Crude prices climbed to $90.85 on Thursday as the U.S. launched fresh strikes on Iran and wholesale inflation data confirmed that war-driven energy costs are hammering American businesses. The U.S. military carried out strikes against multiple targets in Iran for a second day after President Trump accused Tehran of delaying talks on an interim peace deal. For anyone holding energy assets or worried about their gas bill, the question now is whether oil has room to spike further — or whether the market is quietly signaling a ceiling.
The Strait Is Still Closed, But Oil Isn't Acting Like It. Shipping traffic through the Strait of Hormuz has been largely blocked by Iran since February 28, 2026, when the United States and Israel launched an air war against Iran. The strait normally carries roughly 20% of the world's seaborne oil. Yet WTI at ~$91 is well below the $117 April average and the $107 May average for Brent. So far, oil facilities have largely been spared, which has helped prevent the kind of supply shock many traders had feared.

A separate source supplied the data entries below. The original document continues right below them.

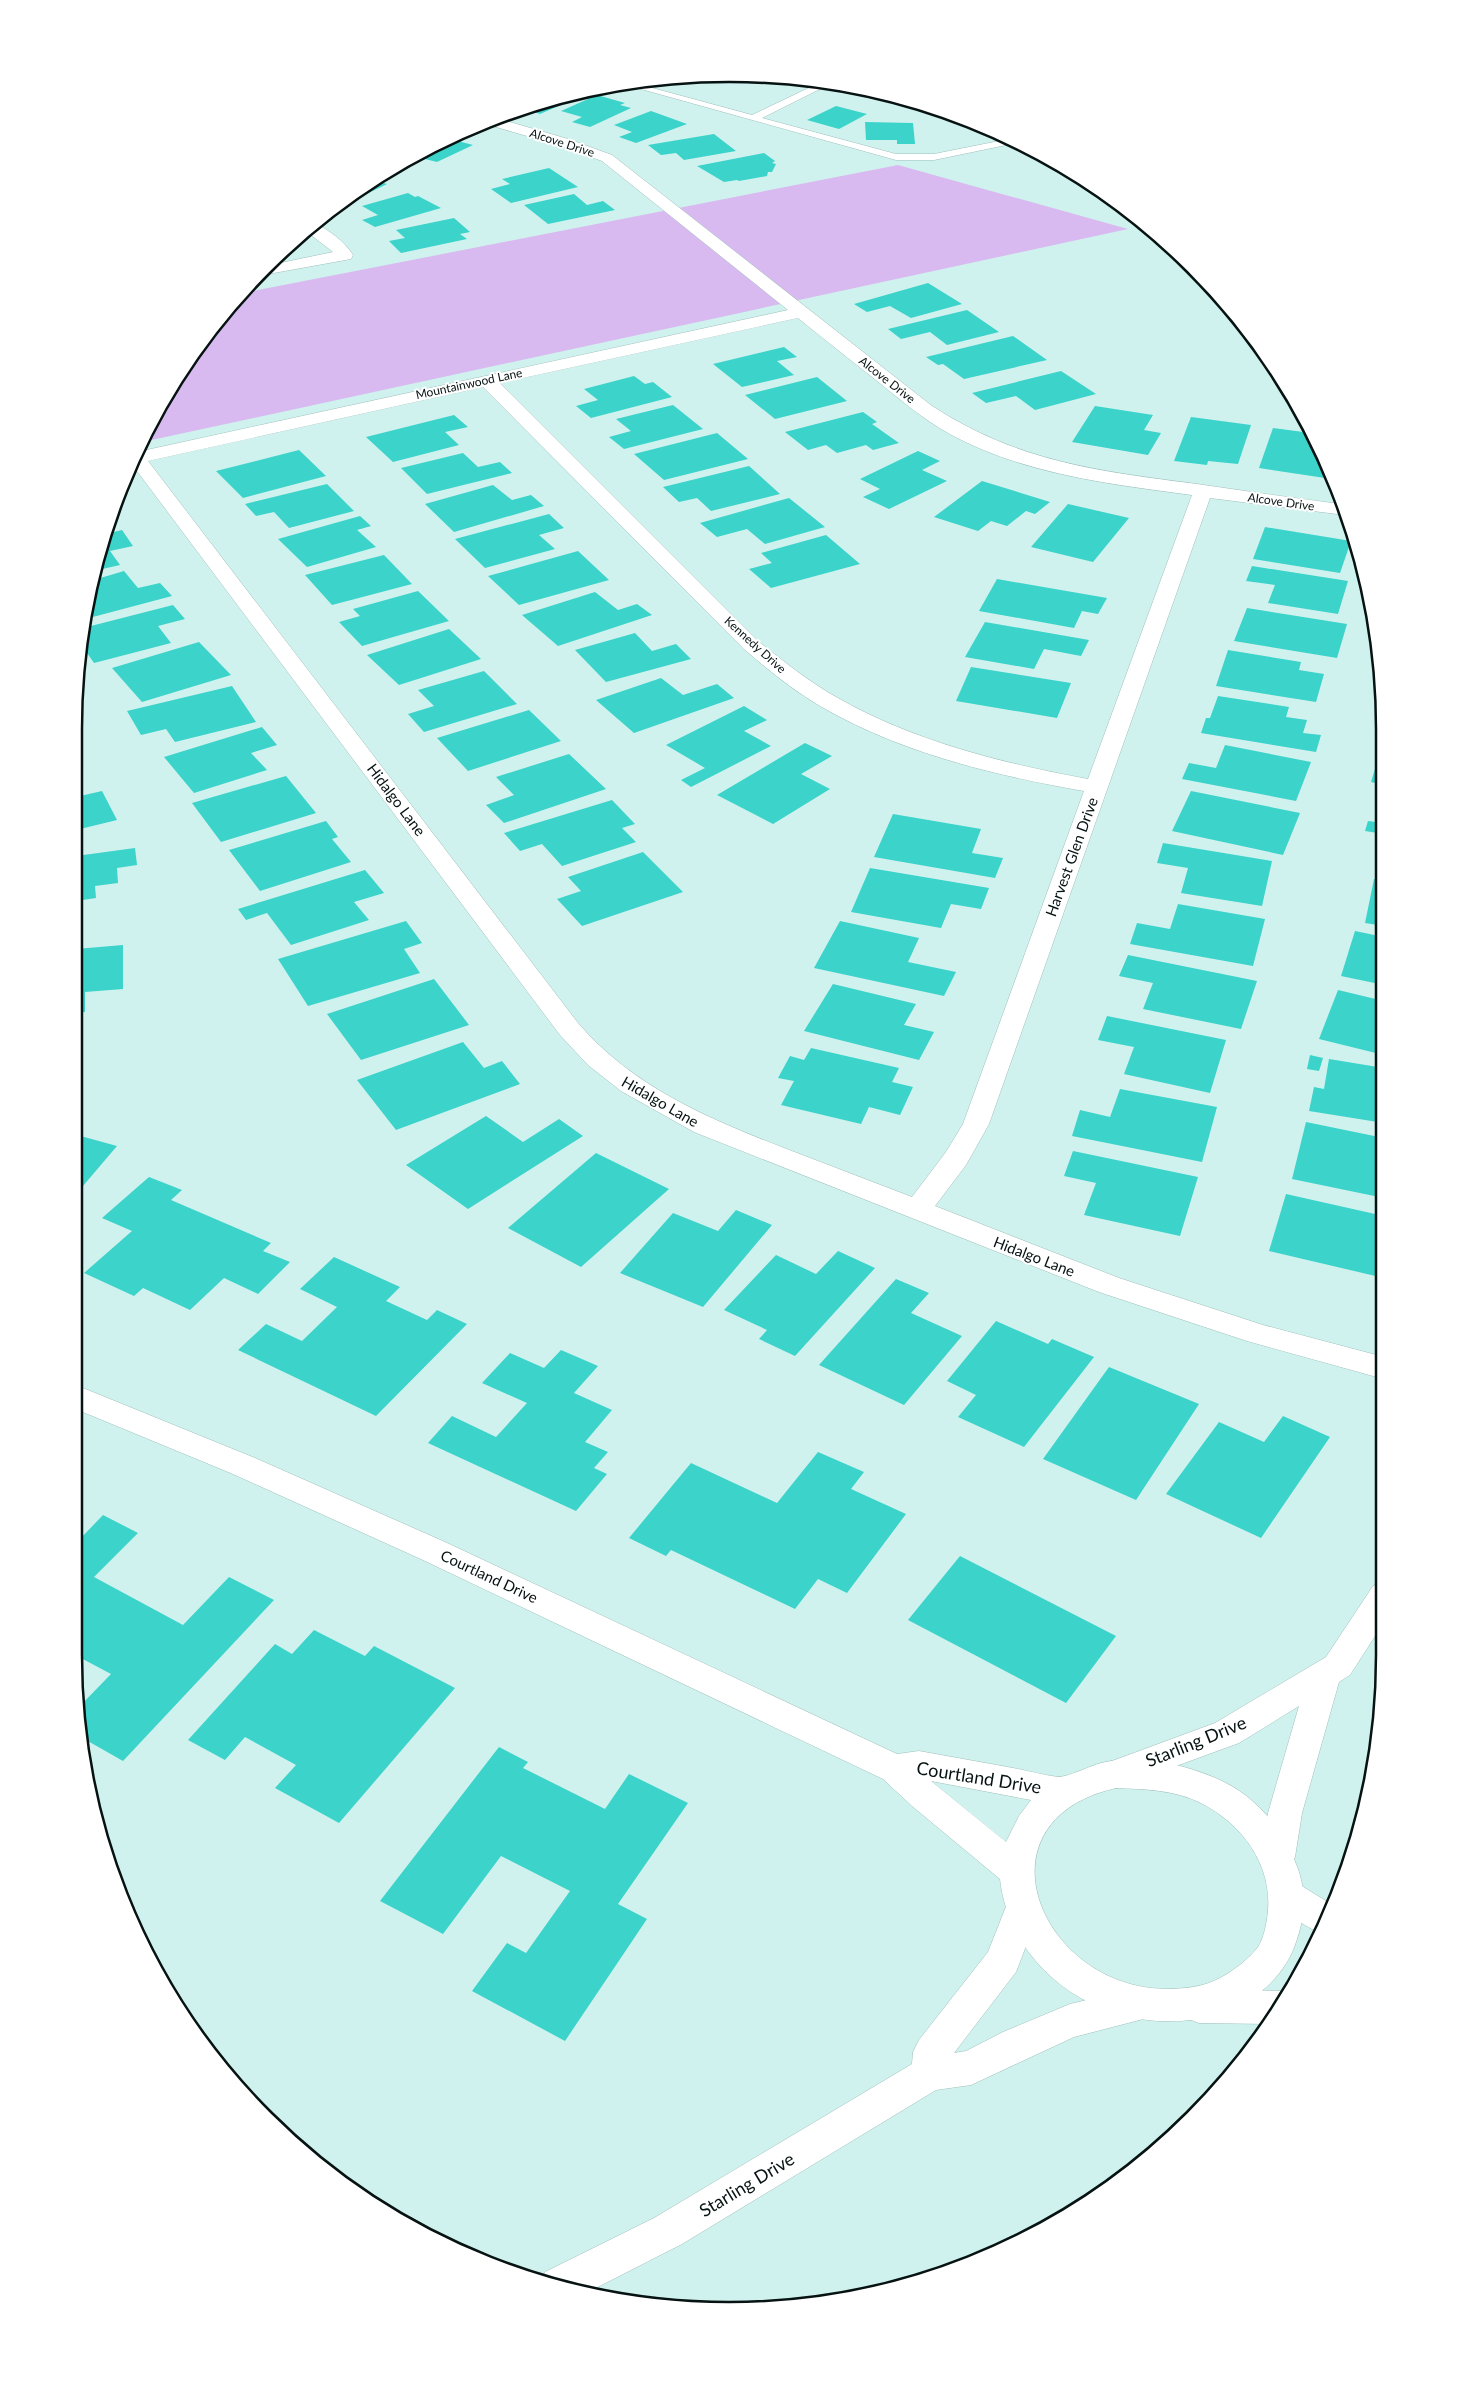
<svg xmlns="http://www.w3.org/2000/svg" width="1459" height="2384" font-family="Lato,sans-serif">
<rect width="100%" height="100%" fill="#d0f2ee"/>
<!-- green -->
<path fill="#d9baf0" d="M898,165L1128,229L147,441L184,365L243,293Z"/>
<!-- building -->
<g fill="#3bd3ca">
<path d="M582,92L586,94L540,114L526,109Z"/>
<path d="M597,95L625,103L620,105L631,108L590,127L572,122L582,117L561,111Z"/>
<path d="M836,106L867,114L839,129L807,120Z"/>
<path d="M651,111L687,124L636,143L619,137L632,132L614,125Z"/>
<path d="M865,122L913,123L915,144H897V140H866Z"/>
<path d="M714,134L736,151L684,160L676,153L661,155L648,145Z"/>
<path d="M450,139L473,145L437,162L425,159L414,164L406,162Z"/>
<path d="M764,153L775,161L772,163L776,164L772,172H768L767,176L739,181L737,180L724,182L697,166Z"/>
<path d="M549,168L578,187L511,203L491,189L510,184L502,179Z"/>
<path d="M373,180L387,184L352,201L347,199Z"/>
<path d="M408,193L415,197L418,196L441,208L375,227L362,220L378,215L362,206Z"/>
<path d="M574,194L587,205L603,201L615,210L548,224L524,205Z"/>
<path d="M454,218L470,232L460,234L467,239L401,253L389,241L405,238L396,230Z"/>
<path d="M928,283L962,304L911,318L890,306L867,312L854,304Z"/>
<path d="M967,310L999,332L947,345L930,332L901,339L888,329Z"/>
<path d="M1013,336L1047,360L964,379L943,364L938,365L926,357Z"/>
<path d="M784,347L797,357L777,361L794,375L742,387L713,364Z"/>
<path d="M1061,371L1096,394L1035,410L1016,396L986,403L972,393Z"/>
<path d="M634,376L645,384L653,382L672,397L591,418L576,406L598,400L584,389Z"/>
<path d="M817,377L847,401L775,419L745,395Z"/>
<path d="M673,405L703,429L624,449L609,437L631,431L616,419Z"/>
<path d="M1095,406L1153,415L1144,430L1161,433L1148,455L1072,442Z"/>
<path d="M863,412L877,422L872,424L899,443L873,450L866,445L837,453L826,445L808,450L785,432Z"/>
<path d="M454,415L468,427L445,432L459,445L393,462L366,437Z"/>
<path d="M1191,417L1251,425L1238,464L1208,461L1207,465L1174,461Z"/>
<path d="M1273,428L1311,433L1326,472L1325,478L1259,468Z"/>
<path d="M717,433L748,459L664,480L634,454Z"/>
<path d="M299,450L326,476L243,498L216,471Z"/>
<path d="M918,451L940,461L922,470L947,481L889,509L863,497L880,489L860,479Z"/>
<path d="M463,453L478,467L500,462L512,473L427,494L401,468Z"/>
<path d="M749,466L780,494L711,511L697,498L679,502L663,487Z"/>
<path d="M982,481L1050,502L1035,514L1026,511L1007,526L991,521L978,531L934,517Z"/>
<path d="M327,484L354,511L289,528L274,512L256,516L245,504Z"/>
<path d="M493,485L512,500L531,495L544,506L454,532L425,504Z"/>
<path d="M789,498L825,527L765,544L747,529L717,537L700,523Z"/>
<path d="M1068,504L1129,518L1093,562L1031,547Z"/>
<path d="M549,514L564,528L539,535L555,549L485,568L455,539Z"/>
<path d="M360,516L371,526L357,530L376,547L307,567L278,539Z"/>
<path d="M1265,527L1351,541L1340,573L1253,559Z"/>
<path d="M122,530L133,546L110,551L120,565L98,570L105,534Z"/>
<path d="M826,535L860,564L771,588L749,569L772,563L761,553Z"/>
<path d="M578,551L609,580L519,605L488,576Z"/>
<path d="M384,555L412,584L332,605L305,575Z"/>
<path d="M1252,566L1348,581L1338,614L1268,603L1275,585L1246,581Z"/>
<path d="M124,571L138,588L160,583L172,596L89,618L97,579Z"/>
<path d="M997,579L1107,598L1098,614L1082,611L1074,628L979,611Z"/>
<path d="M418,591L449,621L362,646L339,622L360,616L353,609Z"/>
<path d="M595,592L618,610L637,604L652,615L558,646L522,615Z"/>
<path d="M173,605L185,619L158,626L171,643L94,663L83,647L87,627Z"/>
<path d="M1247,608L1347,624L1337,658L1234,641Z"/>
<path d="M985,622L1089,640L1081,656L1044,649L1034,669L965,657Z"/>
<path d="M449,629L481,659L399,685L367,655Z"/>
<path d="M635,633L652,651L676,644L691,659L606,682L575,650Z"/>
<path d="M199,642L231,675L142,702L112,668Z"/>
<path d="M1228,650L1301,662L1299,670L1324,674L1316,702L1216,686Z"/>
<path d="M971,667L1071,683L1057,718L956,701Z"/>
<path d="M484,671L517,704L424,732L408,714L434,706L418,690Z"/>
<path d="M661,678L683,695L717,684L734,698L634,733L596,700Z"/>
<path d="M232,686L256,722L175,742L166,729L141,735L127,711Z"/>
<path d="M1218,696L1289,707L1286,717L1307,720L1303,733L1321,735L1316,752L1201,733L1206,718H1210Z"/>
<path d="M744,706L767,720L744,731L771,746L691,787L681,780L705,768L666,745Z"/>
<path d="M529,710L561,741L468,771L437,738Z"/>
<path d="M262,727L277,745L251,753L267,770L194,793L164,757Z"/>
<path d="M805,743L832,756L801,774L830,789L773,824L717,795Z"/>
<path d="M1225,745L1311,762L1296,801L1182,779L1189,763L1216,768Z"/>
<path d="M569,754L606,789L504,823L486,805L514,795L496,777Z"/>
<path d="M1375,769L1384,771V785L1371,782Z"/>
<path d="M286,776L316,813L221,842L192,803Z"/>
<path d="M102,791L117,820L76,830V797Z"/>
<path d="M1191,791L1300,813L1283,855L1172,831Z"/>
<path d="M612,800L635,824L622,828L636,842L562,866L542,844L520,851L504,833Z"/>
<path d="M893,814L981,829L972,853L1003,858L995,878L874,857Z"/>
<path d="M326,821L338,837L332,839L351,862L260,891L229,850Z"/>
<path d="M1368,821L1384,823V834L1365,831Z"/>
<path d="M1384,838V869L1376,867Z"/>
<path d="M1163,843L1272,861L1262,906L1181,893L1188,868L1157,863Z"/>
<path d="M135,848L137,865L117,868L118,883L95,886L96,898L76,901V856Z"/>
<path d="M643,852L683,892L582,926L557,899L581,891L568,877Z"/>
<path d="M870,868L989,888L981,909L951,904L941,928L851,912Z"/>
<path d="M365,870L384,893L354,902L369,920L291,945L267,913L246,920L238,909Z"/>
<path d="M1374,879L1384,880V926L1365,923Z"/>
<path d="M1178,904L1265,919L1253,966L1130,944L1137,923L1170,929Z"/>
<path d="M406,921L422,943L404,949L420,973L308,1006L278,959Z"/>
<path d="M840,921L919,938L908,962L956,972L944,996L814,968Z"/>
<path d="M1355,931L1384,937V985L1341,976Z"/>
<path d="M123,945V989L85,992V1012L76,1013V949Z"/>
<path d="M1128,955L1257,981L1241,1029L1143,1009L1153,983L1119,976Z"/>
<path d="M434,979L469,1025L361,1060L327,1014Z"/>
<path d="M833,984L916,1004L904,1025L934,1032L919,1060L804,1031Z"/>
<path d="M1338,990L1384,1001V1055L1319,1039Z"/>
<path d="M1107,1016L1226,1040L1210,1093L1124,1074L1134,1047L1098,1040Z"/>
<path d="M463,1042L484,1068L502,1061L520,1084L396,1130L357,1080Z"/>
<path d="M811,1048L899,1068L892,1082L913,1087L900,1115L869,1107L861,1124L781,1105L794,1081L778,1078L790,1056L804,1060Z"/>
<path d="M1310,1055L1323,1058L1319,1071L1307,1069Z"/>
<path d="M1329,1059L1384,1068V1123L1309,1111L1314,1087L1324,1089Z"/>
<path d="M1120,1089L1217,1107L1202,1162L1072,1136L1080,1110L1110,1117Z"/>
<path d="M486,1116L523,1142L559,1119L583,1136L468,1209L406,1165Z"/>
<path d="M1306,1122L1384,1138V1198L1292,1179Z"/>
<path d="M77,1135L117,1146L77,1193Z"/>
<path d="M1073,1151L1198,1177L1180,1236L1084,1215L1096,1183L1064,1176Z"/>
<path d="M596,1153L669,1189L581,1267L508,1228Z"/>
<path d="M149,1177L182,1190L171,1200L271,1243L263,1251L290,1262L258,1294L224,1278L190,1310L143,1288L134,1296L84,1273L132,1231L102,1218Z"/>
<path d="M1286,1194L1384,1216V1278L1269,1251Z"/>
<path d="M736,1210L772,1225L703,1307L620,1273L673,1213L718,1231Z"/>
<path d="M838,1251L875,1268L795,1356L759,1339L767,1330L724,1310L776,1255L816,1274Z"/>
<path d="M334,1257L400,1287L386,1301L427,1320L437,1310L467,1324L376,1416L238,1350L266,1324L302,1341L337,1307L300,1289Z"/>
<path d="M896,1279L929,1293L911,1313L962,1336L904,1405L819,1365Z"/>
<path d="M996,1321L1048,1344L1052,1339L1094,1357L1024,1447L958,1417L976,1395L947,1381Z"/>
<path d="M561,1350L598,1366L574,1393L612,1410L585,1442L608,1452L594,1468L607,1474L576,1511L428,1443L452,1416L496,1437L527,1403L482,1383L510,1353L544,1368Z"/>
<path d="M1109,1367L1199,1404L1136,1500L1043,1459Z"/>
<path d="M1283,1416L1330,1437L1261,1538L1166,1494L1219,1422L1264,1442Z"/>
<path d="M818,1452L864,1472L851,1489L906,1514L847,1593L818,1579L795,1609L671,1550L666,1556L629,1538L691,1463L777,1503Z"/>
<path d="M103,1515L138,1533L94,1577L183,1625L229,1577L274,1600L123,1761L79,1736V1707L111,1674L79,1657V1540Z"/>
<path d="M960,1556L1116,1636L1066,1703L908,1620Z"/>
<path d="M314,1630L365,1656L374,1646L455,1688L339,1823L275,1788L296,1765L245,1737L225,1760L188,1740L275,1644L292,1654Z"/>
<path d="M499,1747L528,1762L523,1768L605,1809L629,1774L688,1803L618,1904L647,1919L565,2041L472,1991L507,1943L526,1953L570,1891L501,1856L443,1934L380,1901Z"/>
</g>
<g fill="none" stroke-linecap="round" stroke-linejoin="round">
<defs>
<path id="lane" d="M634,83L752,115L819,83L830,84L762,118L896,154H934L1009,139L1016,143L934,160H896L623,84Z"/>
<g id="street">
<path d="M496,118L568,139L612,155L932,406C1018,462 1098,471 1197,484C1245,491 1292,498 1340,504L1345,515L1210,498L989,1124L966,1165L935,1206L1119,1278L1263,1325L1384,1357V1379L1247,1341L1099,1292L694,1132L621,1091L588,1065L560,1035L134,467L142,451L788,310L602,161L558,145L482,123ZM798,318C825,340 853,362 881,384C902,401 923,419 948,433C1022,474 1109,484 1192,495L1088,779C1001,763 913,741 836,697C808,681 783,661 758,641L500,383ZM483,387L744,649C768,670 793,690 820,706C901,753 993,775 1084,791L963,1124L946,1152L912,1197C869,1181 827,1164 784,1148C707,1118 633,1087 578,1023L148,461Z"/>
<path d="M317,224C330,231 345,242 353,255L351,259L257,276L266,266L333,252L307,232Z"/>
<path d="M1384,1582V1622L1350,1675L1339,1682L1302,1813L1295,1857L1289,1868L1277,1872L1265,1868L1259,1857L1268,1813L1299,1706L1239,1743L1116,1788L1104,1784L1099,1774L1104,1764L1215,1723L1326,1657L1373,1586Z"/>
<path d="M1287,1881L1300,1885L1331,1904L1317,1932L1274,1907L1269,1896L1274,1885Z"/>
<path d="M1022,1894L1035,1899L1040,1910L1016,1972L954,2053L966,2051L1003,2032L1070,2004L1142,1987L1155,1992L1160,2004L1155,2016L1074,2037L971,2085L936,2090L682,2244L586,2293L541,2281L545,2272L654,2218L912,2064L913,2052L919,2040L988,1952L1009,1899Z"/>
<path d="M1199,1989L1280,1991L1287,1994L1270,2024L1199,2023L1186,2018L1181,2006L1186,1994Z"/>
</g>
<path id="secondary" d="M78,1386L255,1458L445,1542L897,1754L919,1751C950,1757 982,1762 1013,1768C1028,1771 1043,1775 1058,1777C1068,1777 1090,1766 1101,1763C1137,1754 1179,1763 1213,1777C1250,1792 1275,1819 1292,1855C1306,1883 1307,1910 1297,1939C1287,1973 1260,1998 1227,2011C1129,2047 1012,1985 1000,1879L912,1806L883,1779L423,1560L233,1474L78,1410ZM931,1781L1031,1800L1019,1816L1006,1842ZM1116,1788C1145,1789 1175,1790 1201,1803C1242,1824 1272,1864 1268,1911C1267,1922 1264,1938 1258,1947C1249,1959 1233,1971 1220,1978C1204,1987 1184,1989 1165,1989C1040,1987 971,1821 1116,1788Z"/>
</defs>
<!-- lane casing -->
<use href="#lane" stroke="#9fc0bc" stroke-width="1"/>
<!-- street casing -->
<use href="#street" stroke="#9fc0bc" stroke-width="1"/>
<!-- secondary casing -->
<use href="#secondary" stroke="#9fc0bc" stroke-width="1"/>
<!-- lane -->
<use href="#lane" fill="#fff" fill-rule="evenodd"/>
<!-- street -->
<use href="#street" fill="#fff" fill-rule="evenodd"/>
<!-- secondary -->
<use href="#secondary" fill="#fff" fill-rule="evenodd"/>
</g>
<g text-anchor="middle" stroke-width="4" stroke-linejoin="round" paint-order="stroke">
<!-- far-street labels -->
<g font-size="12" fill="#071312" stroke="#fff">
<text transform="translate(562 143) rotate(18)" y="4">Alcove Drive</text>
<text transform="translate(887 380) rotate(38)" y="4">Alcove Drive</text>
<text transform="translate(469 384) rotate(-12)" y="4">Mountainwood Lane</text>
<text transform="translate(1281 502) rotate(8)" y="4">Alcove Drive</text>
<text transform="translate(755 645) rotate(42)" y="4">Kennedy Drive</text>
</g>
<!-- street labels -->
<g font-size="15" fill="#071312" stroke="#fff">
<text transform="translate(396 800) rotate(53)" y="5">Hidalgo Lane</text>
<text transform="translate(1072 857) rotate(-70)" y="5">Harvest Glen Drive</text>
<text transform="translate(660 1102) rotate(30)" y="5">Hidalgo Lane</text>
<text transform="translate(1034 1257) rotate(21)" y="5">Hidalgo Lane</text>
<text transform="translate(489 1577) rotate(25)" y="5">Courtland Drive</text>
</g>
<!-- near-street labels -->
<g font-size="18" fill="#071312" stroke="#fff">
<text transform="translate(1196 1742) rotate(-22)" y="6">Starling Drive</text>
<text transform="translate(979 1778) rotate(9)" y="6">Courtland Drive</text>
<text transform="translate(747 2185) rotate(-31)" y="6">Starling Drive</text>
</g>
</g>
<!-- crop -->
<path d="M0 0H1459V2384H0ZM729 82H729A647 647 0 0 1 1376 729V1655A647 647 0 0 1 729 2302H729A647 647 0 0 1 82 1655V729A647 647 0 0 1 729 82Z" fill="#fff" fill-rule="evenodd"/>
<path fill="none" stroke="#071312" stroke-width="2.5" d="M729 82H729A647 647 0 0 1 1376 729V1655A647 647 0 0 1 729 2302H729A647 647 0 0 1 82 1655V729A647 647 0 0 1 729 82Z"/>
</svg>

The UAE and Iran held rare direct talks, raising hopes for diplomatic de-escalation. Prices have actually fallen 14% over the past month, suggesting traders are cautiously betting on a reopening.
America's Oil Cushion Is Draining Fast. U.S. crude stockpiles, including strategic reserves, fell by 15 million barrels last week and have declined by more than 70 million barrels over the past five weeks, marking the largest drawdown since the 1980s. That buffer — the barrels the government and industry keep on hand for emergencies — is vanishing at a pace not seen in four decades. If diplomacy stalls, there is less room to absorb another supply shock.
Wholesale Inflation Is Screaming "Energy Crisis." The producer price index increased 1.1% in May, putting the 12-month wholesale inflation rate at 6.5%, the highest since November 2022.
80% of the rise in goods prices came from a 10.7% jump in energy. Gasoline prices rose 23.4% at the wholesale level. This matters because producer prices eventually flow into what consumers pay. Resurgent inflation is also likely to keep the Federal Reserve on the sidelines, with some Wall Street economists speculating that policymakers are more likely to hike interest rates than to cut them.
The Clock Is Ticking on a Deal. Saudi Aramco CEO Amin Nasser warned that the oil market will take until 2027 to normalize if the Strait stays blocked beyond mid-June.
The Dallas Fed estimates the closure could raise WTI to $98 per barrel and lower global GDP growth by an annualized 2.9 percentage points in Q2 2026. Every week without a deal erodes the world's ability to snap back. At $91, oil looks deceptively calm — but the fundamentals underneath are anything but.